On Wednesday, the T was due to provide the FTA and Department of Public Utilities, the agency’s state-level regulator, with detailed accounts of what federal regulators said were delays in reporting close calls that have occurred on subway tracks since Aug. 1. Spokespeople for the T, DPU, and FTA didn’t respond Wednesday to Globe inquiries about whether the MBTA met the deadline.
Separately, the MBTA has set deadlines for next week for prospective bidders to submit proposals on three contracts related to safety and training, according to solicitations published online.
For one contract, the MBTA wants to hire a consultant who would help the agency identify the best ways to notify subway train operators about workers on tracks. As part of the work, the consultant would research practices used by public transit agencies similar to the T, assess a pilot program run on part of the Green Line, and develop short- and long-term plans that the MBTA could enact to keep workers safe while they work on or near subway tracks.
In another contract, the T wants to hire consultants to develop training materials for frontline workers in the engineering and maintenance division. These workers include track laborers and other employees who perform job duties on subway tracks.
The T is also looking for auditing services to conduct annual audits of the agency’s three-year safety improvement plan.

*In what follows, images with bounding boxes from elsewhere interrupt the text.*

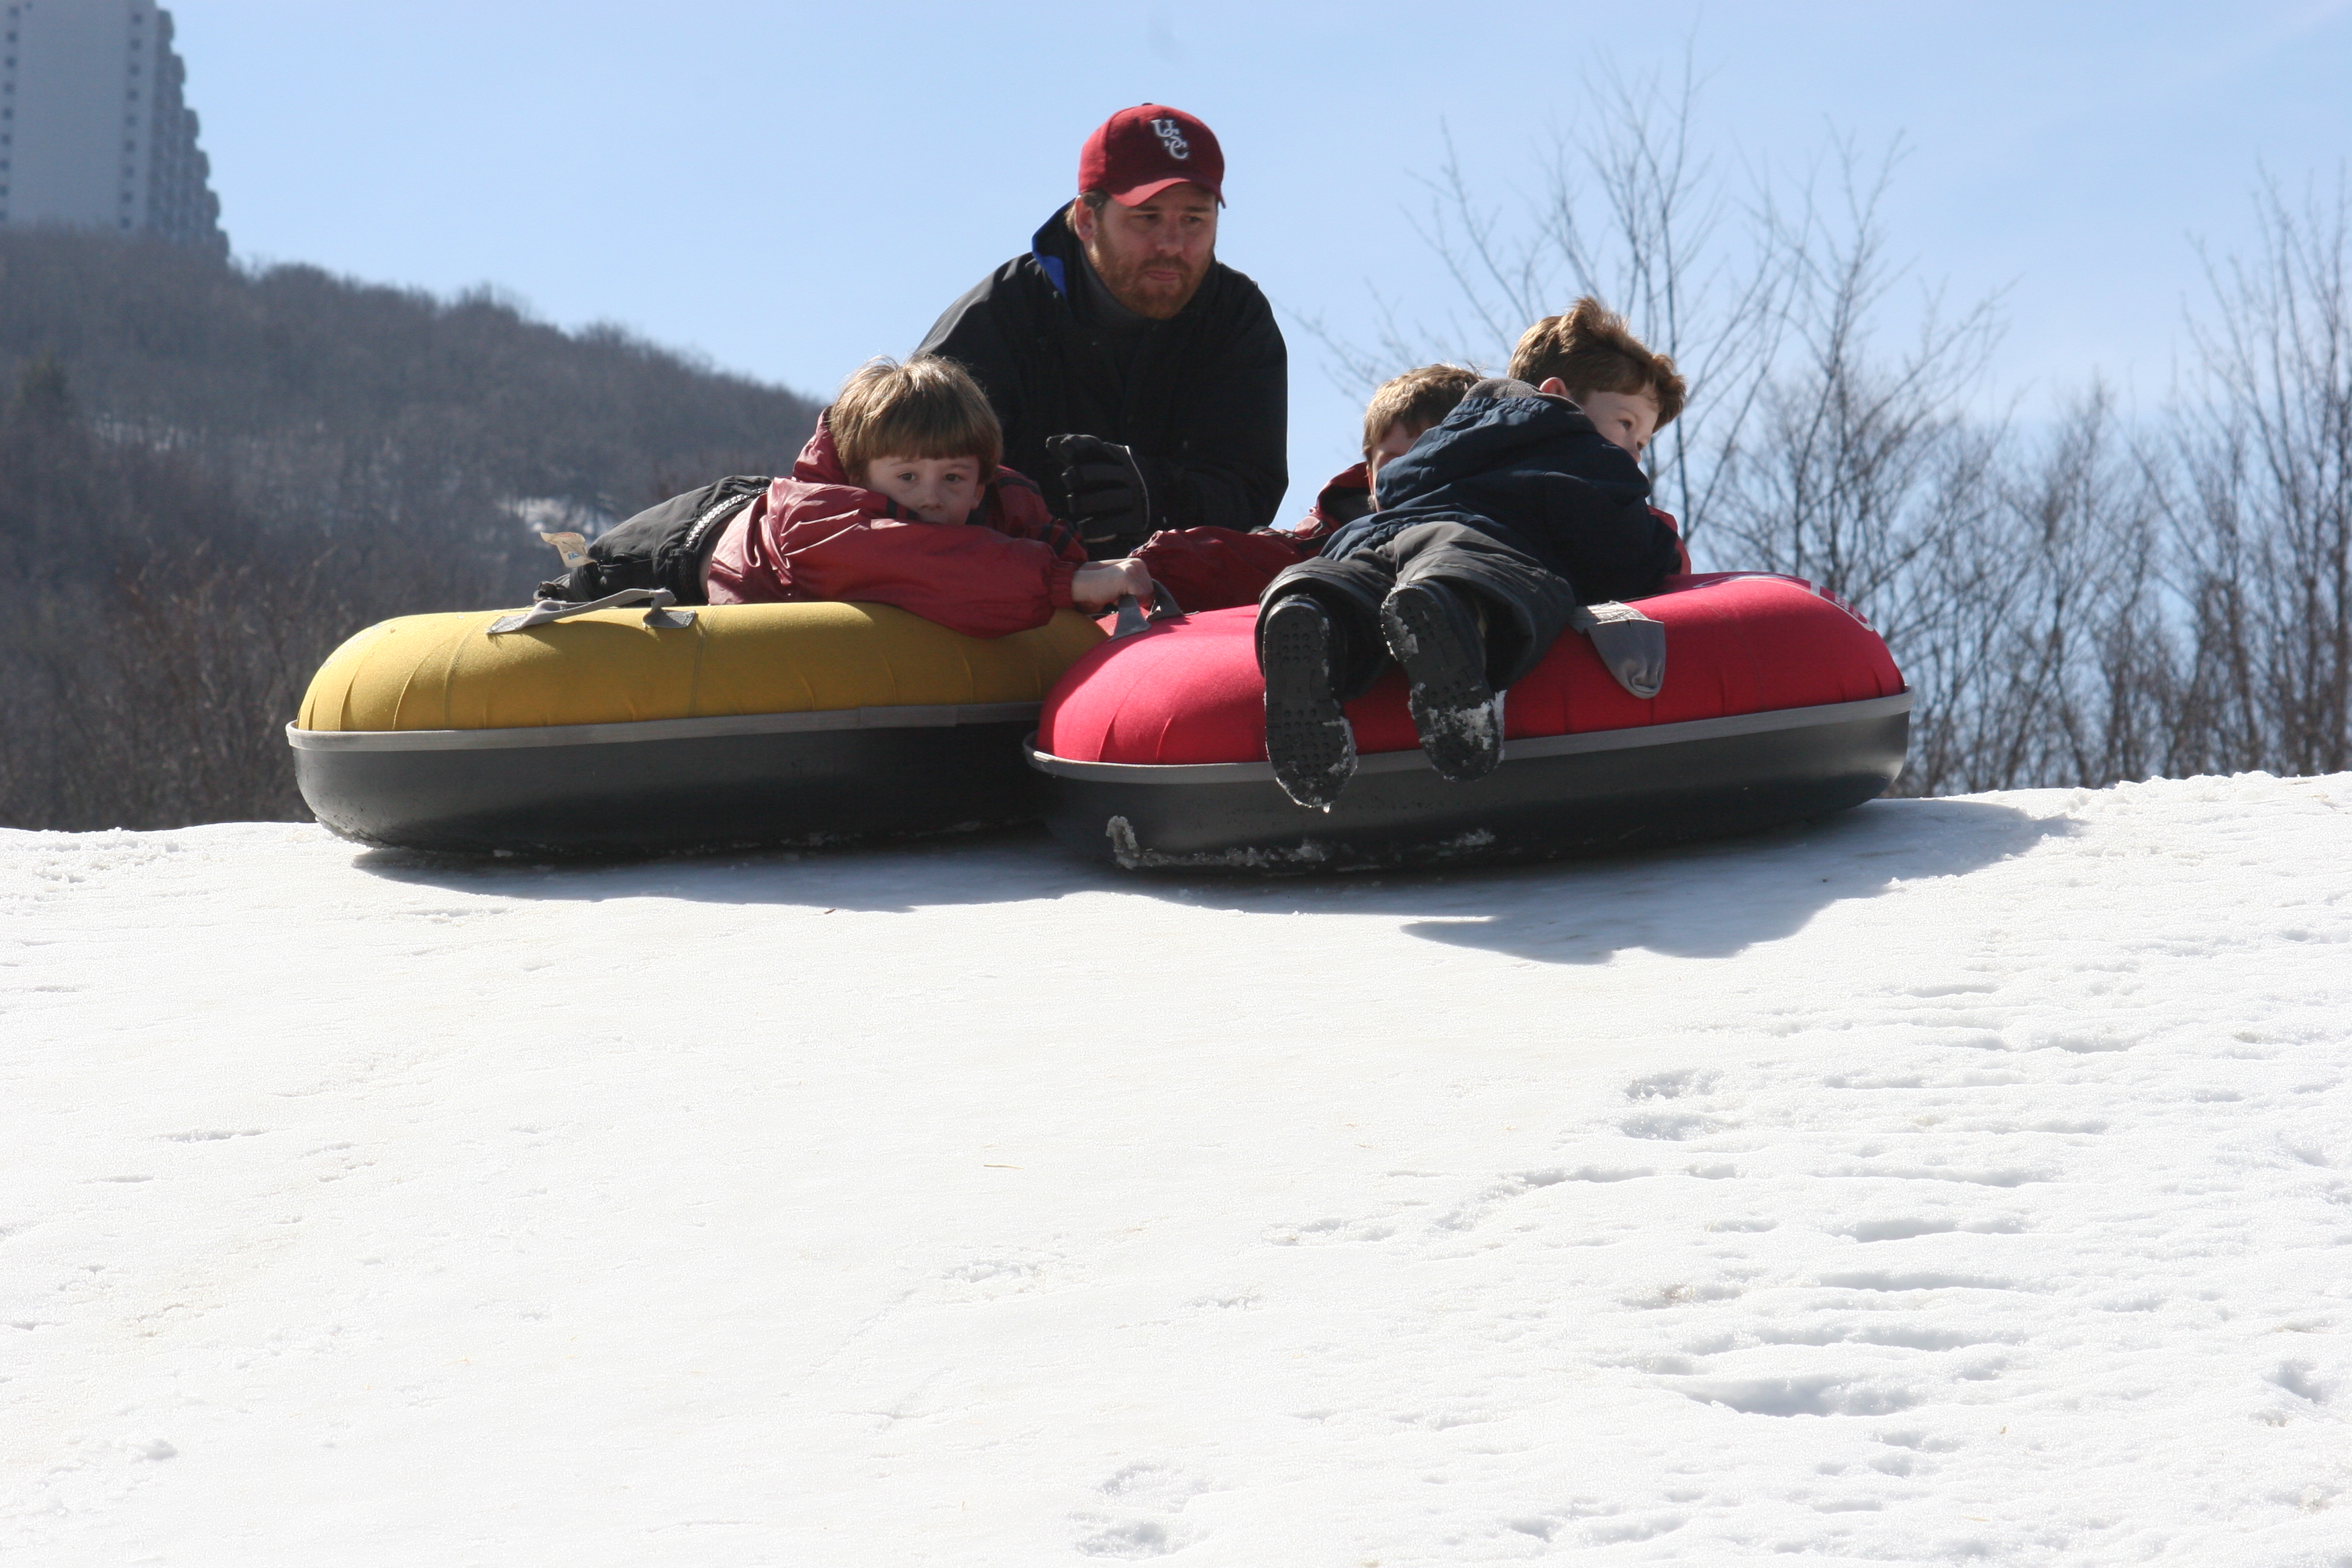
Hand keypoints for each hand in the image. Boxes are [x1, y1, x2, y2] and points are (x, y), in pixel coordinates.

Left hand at [1044, 433, 1152, 553]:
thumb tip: (1051, 441)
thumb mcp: (1102, 460)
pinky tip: (1083, 526)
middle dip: (1079, 475)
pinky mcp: (1134, 521)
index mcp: (1118, 457)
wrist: (1158, 499)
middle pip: (1099, 472)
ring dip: (1082, 502)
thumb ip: (1077, 451)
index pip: (1096, 447)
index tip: (1065, 448)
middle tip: (1068, 479)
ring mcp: (1133, 498)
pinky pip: (1109, 525)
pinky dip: (1091, 527)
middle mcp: (1128, 475)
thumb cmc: (1116, 478)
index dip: (1078, 446)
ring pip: (1104, 499)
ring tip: (1073, 504)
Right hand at [1071, 557, 1156, 611]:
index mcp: (1139, 563)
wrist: (1085, 585)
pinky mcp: (1128, 577)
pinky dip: (1127, 601)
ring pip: (1146, 595)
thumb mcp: (1125, 585)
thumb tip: (1152, 599)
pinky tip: (1115, 594)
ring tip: (1116, 593)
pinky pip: (1139, 597)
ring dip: (1131, 600)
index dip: (1139, 596)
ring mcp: (1133, 569)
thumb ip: (1138, 588)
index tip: (1122, 592)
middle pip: (1150, 591)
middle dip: (1136, 598)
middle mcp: (1138, 563)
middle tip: (1117, 593)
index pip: (1151, 587)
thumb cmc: (1104, 588)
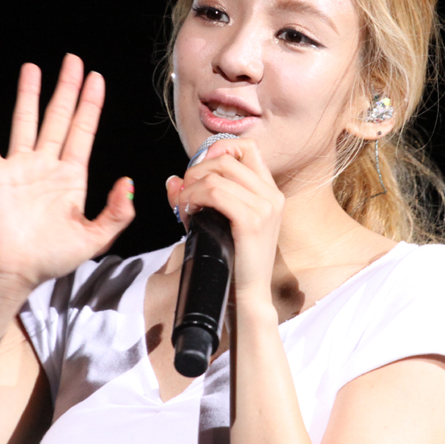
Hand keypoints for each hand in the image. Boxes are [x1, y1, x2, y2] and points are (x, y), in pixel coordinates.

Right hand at [0, 56, 133, 289]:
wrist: (15, 272)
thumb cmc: (52, 257)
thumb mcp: (95, 238)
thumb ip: (117, 212)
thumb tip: (128, 182)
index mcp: (71, 176)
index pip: (83, 130)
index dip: (90, 104)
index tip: (96, 78)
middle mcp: (46, 166)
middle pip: (58, 118)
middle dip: (66, 89)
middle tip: (72, 60)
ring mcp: (20, 168)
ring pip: (25, 122)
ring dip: (28, 95)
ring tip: (32, 68)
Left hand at [166, 138, 283, 299]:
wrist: (247, 295)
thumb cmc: (234, 260)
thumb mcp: (219, 222)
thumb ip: (199, 196)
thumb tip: (173, 180)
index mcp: (270, 191)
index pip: (248, 148)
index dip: (219, 149)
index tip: (199, 169)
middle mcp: (272, 195)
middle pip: (227, 158)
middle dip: (196, 170)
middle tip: (185, 193)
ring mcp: (265, 207)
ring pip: (217, 175)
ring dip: (191, 187)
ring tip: (185, 206)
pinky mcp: (252, 220)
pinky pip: (214, 192)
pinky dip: (194, 197)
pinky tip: (189, 212)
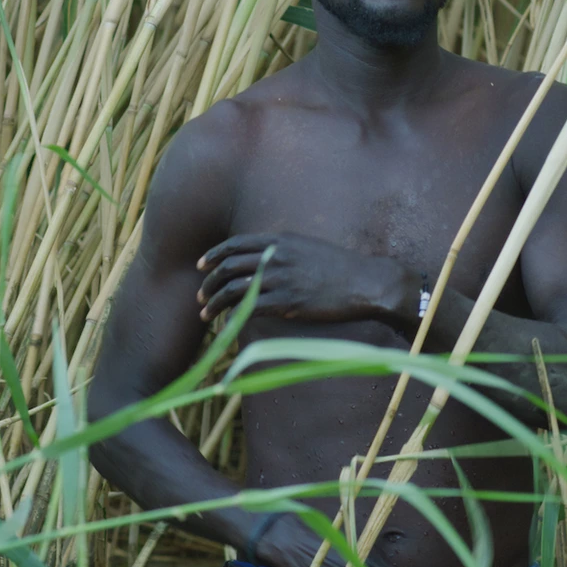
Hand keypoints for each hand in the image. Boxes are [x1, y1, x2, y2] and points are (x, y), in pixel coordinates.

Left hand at [197, 233, 416, 325]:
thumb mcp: (307, 246)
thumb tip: (260, 257)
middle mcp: (275, 256)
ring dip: (214, 303)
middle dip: (209, 283)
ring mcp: (281, 279)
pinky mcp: (288, 302)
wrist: (365, 282)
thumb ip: (281, 249)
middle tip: (201, 296)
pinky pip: (249, 309)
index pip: (234, 244)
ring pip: (233, 289)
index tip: (201, 266)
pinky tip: (226, 326)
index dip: (213, 255)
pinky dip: (232, 317)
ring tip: (205, 314)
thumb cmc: (338, 266)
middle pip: (228, 267)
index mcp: (279, 240)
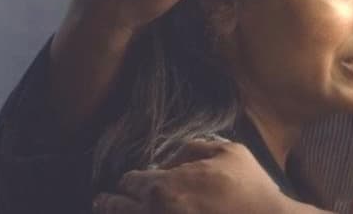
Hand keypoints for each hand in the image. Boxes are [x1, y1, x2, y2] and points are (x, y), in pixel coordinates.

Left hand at [92, 139, 316, 213]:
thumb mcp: (230, 152)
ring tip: (106, 208)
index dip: (129, 180)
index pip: (130, 181)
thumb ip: (196, 146)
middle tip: (103, 200)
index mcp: (165, 186)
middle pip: (117, 207)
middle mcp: (155, 212)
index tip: (128, 182)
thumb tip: (175, 154)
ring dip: (115, 212)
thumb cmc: (250, 188)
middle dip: (110, 201)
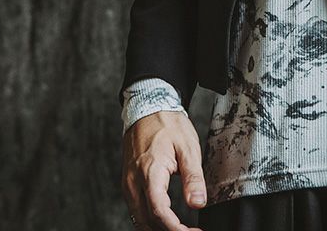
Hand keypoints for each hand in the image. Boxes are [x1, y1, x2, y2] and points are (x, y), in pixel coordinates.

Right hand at [121, 110, 206, 230]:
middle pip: (147, 221)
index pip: (160, 212)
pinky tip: (166, 221)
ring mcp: (128, 185)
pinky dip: (150, 220)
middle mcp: (133, 183)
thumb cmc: (168, 124)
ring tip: (181, 229)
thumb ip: (193, 177)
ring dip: (158, 228)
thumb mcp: (187, 147)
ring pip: (139, 219)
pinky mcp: (128, 184)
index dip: (176, 228)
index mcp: (150, 172)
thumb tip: (198, 203)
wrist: (147, 108)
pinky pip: (136, 210)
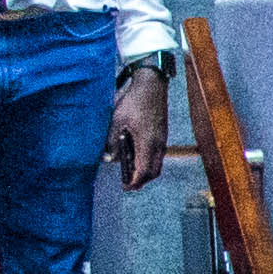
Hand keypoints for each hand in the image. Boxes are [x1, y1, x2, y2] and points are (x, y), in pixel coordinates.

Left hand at [108, 63, 170, 189]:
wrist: (152, 86)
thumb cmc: (133, 102)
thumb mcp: (116, 121)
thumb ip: (112, 141)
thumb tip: (109, 159)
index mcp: (148, 143)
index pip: (144, 171)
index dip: (135, 182)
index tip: (126, 187)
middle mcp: (159, 144)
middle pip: (154, 171)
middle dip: (142, 180)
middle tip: (128, 184)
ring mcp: (163, 139)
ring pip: (158, 163)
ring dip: (146, 171)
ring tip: (132, 172)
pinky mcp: (162, 133)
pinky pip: (159, 154)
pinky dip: (149, 161)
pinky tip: (137, 156)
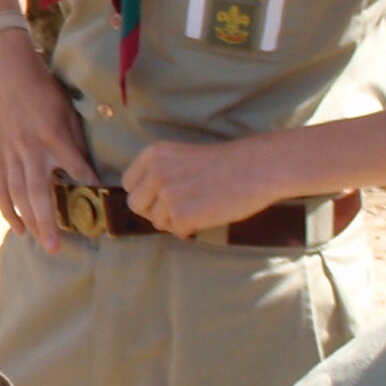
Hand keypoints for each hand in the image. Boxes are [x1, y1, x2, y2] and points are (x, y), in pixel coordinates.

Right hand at [0, 28, 94, 252]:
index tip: (101, 199)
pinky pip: (1, 187)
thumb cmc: (42, 88)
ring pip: (18, 195)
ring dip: (29, 222)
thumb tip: (86, 167)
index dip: (87, 183)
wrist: (4, 70)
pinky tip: (18, 227)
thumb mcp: (66, 108)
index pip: (74, 165)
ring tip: (41, 243)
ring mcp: (10, 152)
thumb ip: (75, 138)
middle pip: (38, 192)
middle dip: (48, 222)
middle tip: (57, 247)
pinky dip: (7, 209)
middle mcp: (30, 147)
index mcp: (52, 133)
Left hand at [121, 136, 279, 238]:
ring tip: (198, 209)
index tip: (161, 197)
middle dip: (154, 211)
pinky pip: (176, 231)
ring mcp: (167, 195)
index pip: (129, 184)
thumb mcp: (182, 158)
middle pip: (136, 204)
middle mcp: (155, 173)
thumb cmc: (225, 163)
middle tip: (178, 209)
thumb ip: (161, 173)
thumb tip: (146, 200)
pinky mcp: (182, 215)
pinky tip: (206, 216)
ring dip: (174, 221)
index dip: (145, 194)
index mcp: (153, 154)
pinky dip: (189, 229)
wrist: (256, 168)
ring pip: (156, 221)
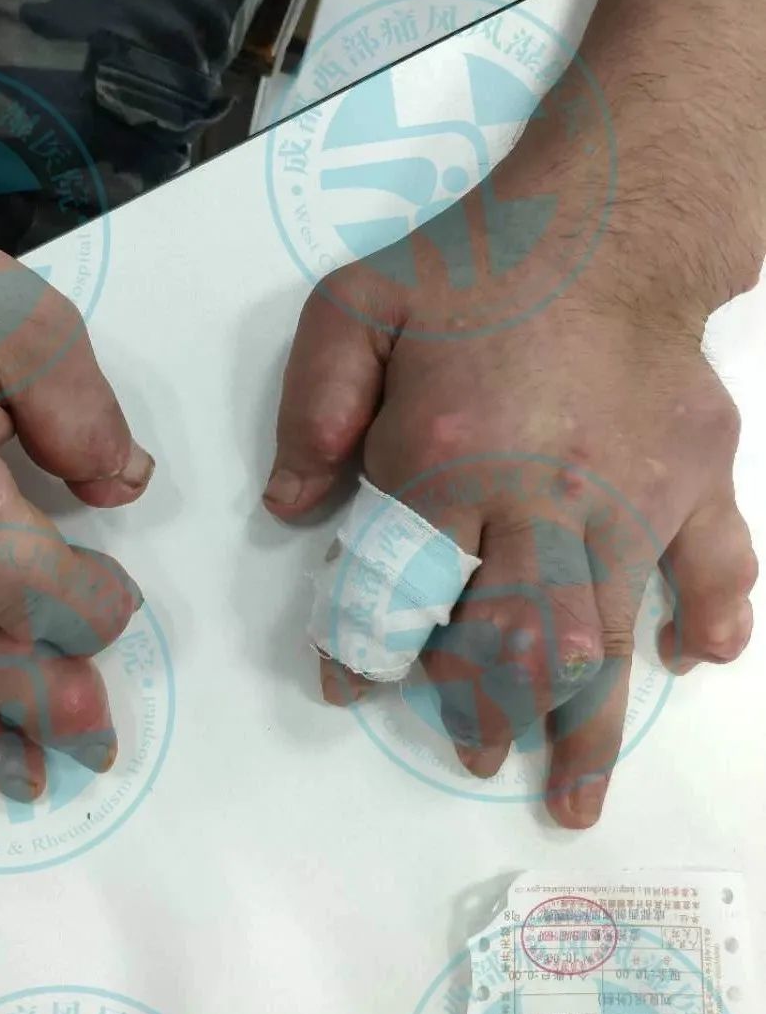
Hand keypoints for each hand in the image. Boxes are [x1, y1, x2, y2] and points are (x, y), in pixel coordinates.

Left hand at [264, 134, 757, 828]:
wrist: (615, 217)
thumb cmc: (477, 263)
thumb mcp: (357, 304)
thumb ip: (313, 403)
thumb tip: (295, 508)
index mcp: (453, 454)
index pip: (401, 588)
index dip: (368, 650)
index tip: (352, 681)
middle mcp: (549, 494)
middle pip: (517, 642)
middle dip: (483, 710)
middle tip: (465, 746)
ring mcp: (636, 495)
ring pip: (611, 636)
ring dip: (585, 725)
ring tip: (568, 796)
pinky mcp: (701, 478)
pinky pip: (720, 565)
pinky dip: (712, 619)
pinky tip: (694, 661)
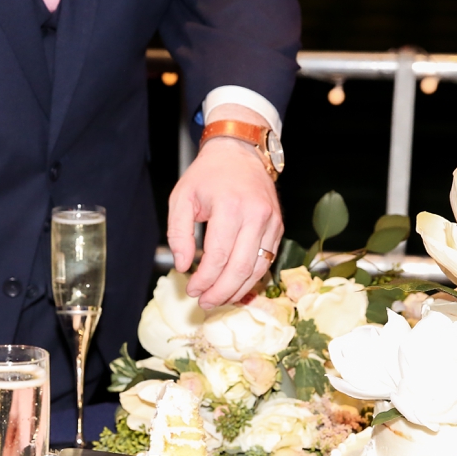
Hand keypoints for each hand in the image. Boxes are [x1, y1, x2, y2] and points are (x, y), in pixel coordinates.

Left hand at [167, 140, 282, 307]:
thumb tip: (182, 265)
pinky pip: (268, 260)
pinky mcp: (278, 226)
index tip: (192, 289)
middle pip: (240, 267)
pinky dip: (251, 277)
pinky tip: (235, 285)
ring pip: (258, 268)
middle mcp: (255, 215)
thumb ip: (178, 233)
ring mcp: (271, 221)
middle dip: (221, 292)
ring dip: (237, 290)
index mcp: (230, 206)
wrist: (240, 152)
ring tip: (218, 299)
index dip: (204, 279)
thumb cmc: (207, 175)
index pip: (219, 256)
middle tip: (205, 303)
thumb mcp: (182, 197)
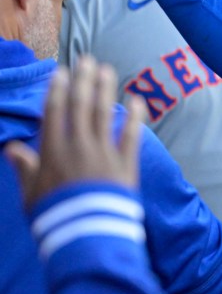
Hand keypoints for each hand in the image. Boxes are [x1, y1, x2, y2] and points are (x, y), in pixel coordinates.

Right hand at [5, 56, 144, 207]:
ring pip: (104, 113)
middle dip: (83, 81)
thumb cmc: (53, 217)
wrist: (85, 233)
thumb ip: (24, 168)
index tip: (61, 72)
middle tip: (87, 60)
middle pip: (81, 106)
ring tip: (107, 70)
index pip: (55, 112)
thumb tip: (10, 147)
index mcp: (53, 151)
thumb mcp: (30, 194)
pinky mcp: (125, 163)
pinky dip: (135, 116)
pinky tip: (137, 98)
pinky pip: (131, 134)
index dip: (58, 90)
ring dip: (105, 89)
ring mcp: (103, 152)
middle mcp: (78, 146)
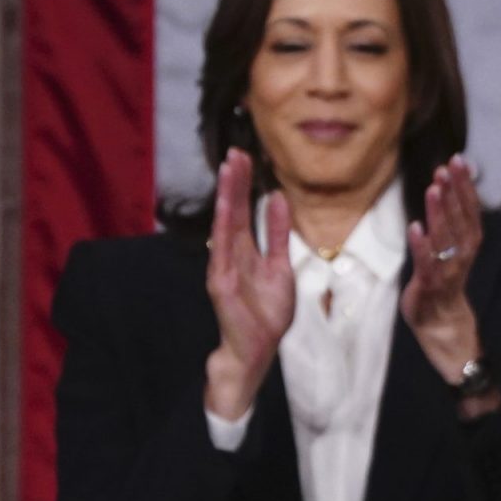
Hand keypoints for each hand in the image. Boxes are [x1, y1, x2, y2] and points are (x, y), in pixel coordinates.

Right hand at [204, 149, 294, 419]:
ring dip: (228, 196)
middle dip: (234, 182)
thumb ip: (278, 234)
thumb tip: (280, 199)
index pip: (244, 211)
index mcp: (245, 250)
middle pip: (233, 211)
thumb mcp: (280, 267)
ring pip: (225, 224)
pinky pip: (223, 250)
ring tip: (229, 170)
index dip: (244, 185)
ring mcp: (222, 266)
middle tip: (236, 152)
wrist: (256, 349)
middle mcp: (230, 254)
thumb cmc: (266, 312)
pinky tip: (227, 207)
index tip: (246, 157)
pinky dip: (225, 227)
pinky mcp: (219, 283)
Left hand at [401, 155, 485, 387]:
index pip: (470, 209)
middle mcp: (462, 254)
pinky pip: (426, 263)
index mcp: (469, 243)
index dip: (465, 185)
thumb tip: (444, 186)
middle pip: (460, 218)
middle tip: (446, 166)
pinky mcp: (430, 284)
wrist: (441, 323)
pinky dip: (422, 246)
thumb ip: (449, 220)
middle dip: (454, 192)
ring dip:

Transit advocates said what’s needed now more than anything is more transparency about what is going wrong.
“I want radical honesty about the depths of the issues, the condition of the tracks, the cost it will take to fix them, and about what they need,” said Brian Kane, executive director of the MBTA’s Advisory Board.
Kane said he expects the T will have to do more large shutdowns of rail lines like last summer’s month-long Orange Line shutdown or the upcoming 16-day shutdown of part of the Red Line’s Ashmont branch and Mattapan Line because of the risk to workers when track repairs are done during service hours.
“It’s terrible for riders,” he said, “but I don’t see another way.”